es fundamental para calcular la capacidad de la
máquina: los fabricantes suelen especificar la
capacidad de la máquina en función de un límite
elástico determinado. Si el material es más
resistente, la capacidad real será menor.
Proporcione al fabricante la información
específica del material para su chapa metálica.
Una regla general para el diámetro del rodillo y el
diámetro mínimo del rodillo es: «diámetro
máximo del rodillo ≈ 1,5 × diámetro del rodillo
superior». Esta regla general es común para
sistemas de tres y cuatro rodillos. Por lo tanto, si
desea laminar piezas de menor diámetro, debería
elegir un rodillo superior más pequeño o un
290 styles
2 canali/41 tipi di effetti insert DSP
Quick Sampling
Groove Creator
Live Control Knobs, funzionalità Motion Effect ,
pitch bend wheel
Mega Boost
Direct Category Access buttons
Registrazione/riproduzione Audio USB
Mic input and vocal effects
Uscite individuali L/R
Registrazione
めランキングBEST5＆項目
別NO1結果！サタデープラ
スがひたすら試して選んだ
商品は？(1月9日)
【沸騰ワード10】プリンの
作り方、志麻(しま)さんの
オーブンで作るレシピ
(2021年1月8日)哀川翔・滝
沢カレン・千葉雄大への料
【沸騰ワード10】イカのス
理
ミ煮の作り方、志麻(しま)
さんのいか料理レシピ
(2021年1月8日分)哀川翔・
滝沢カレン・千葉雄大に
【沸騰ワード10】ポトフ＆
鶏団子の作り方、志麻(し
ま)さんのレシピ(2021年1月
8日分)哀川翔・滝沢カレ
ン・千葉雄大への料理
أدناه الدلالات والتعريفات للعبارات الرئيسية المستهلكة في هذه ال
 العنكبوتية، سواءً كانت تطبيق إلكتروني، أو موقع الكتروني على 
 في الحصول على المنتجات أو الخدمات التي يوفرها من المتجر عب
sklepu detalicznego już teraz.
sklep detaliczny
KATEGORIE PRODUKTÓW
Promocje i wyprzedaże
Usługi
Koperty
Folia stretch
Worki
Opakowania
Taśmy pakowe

§ What to work on
Word for word, set down every line of the material above.

§ Written reply
es fundamental para calcular la capacidad de la
máquina: los fabricantes suelen especificar la
capacidad de la máquina en función de un límite
elástico determinado. Si el material es más
resistente, la capacidad real será menor.
Proporcione al fabricante la información
específica del material para su chapa metálica.
Una regla general para el diámetro del rodillo y el
diámetro mínimo del rodillo es: «diámetro
máximo del rodillo ≈ 1,5 × diámetro del rodillo
superior». Esta regla general es común para
sistemas de tres y cuatro rodillos. Por lo tanto, si
desea laminar piezas de menor diámetro, debería
elegir un rodillo superior más pequeño o un
290 styles
2 canali/41 tipi di effetti insert DSP
Quick Sampling
Groove Creator
Live Control Knobs, funzionalità Motion Effect ,
pitch bend wheel
Mega Boost
Direct Category Access buttons
Registrazione/riproduzione Audio USB
Mic input and vocal effects
Uscite individuali L/R
Registrazione
めランキングBEST5＆項目
別NO1結果！サタデープラ
スがひたすら試して選んだ
商品は？(1月9日)
【沸騰ワード10】プリンの
作り方、志麻(しま)さんの
オーブンで作るレシピ
(2021年1月8日)哀川翔・滝
沢カレン・千葉雄大への料
【沸騰ワード10】イカのス
理
ミ煮の作り方、志麻(しま)
さんのいか料理レシピ
(2021年1月8日分)哀川翔・
滝沢カレン・千葉雄大に
【沸騰ワード10】ポトフ＆
鶏団子の作り方、志麻(し
ま)さんのレシピ(2021年1月
8日分)哀川翔・滝沢カレ
ン・千葉雄大への料理
أدناه الدلالات والتعريفات للعبارات الرئيسية المستهلكة في هذه ال
 العنكبوتية، سواءً كانت تطبيق إلكتروني، أو موقع الكتروني على 
 في الحصول على المنتجات أو الخدمات التي يوفرها من المتجر عب
sklepu detalicznego już teraz.
sklep detaliczny
KATEGORIE PRODUKTÓW
Promocje i wyprzedaże
Usługi
Koperty
Folia stretch
Worki
Opakowania
Taśmy pakowe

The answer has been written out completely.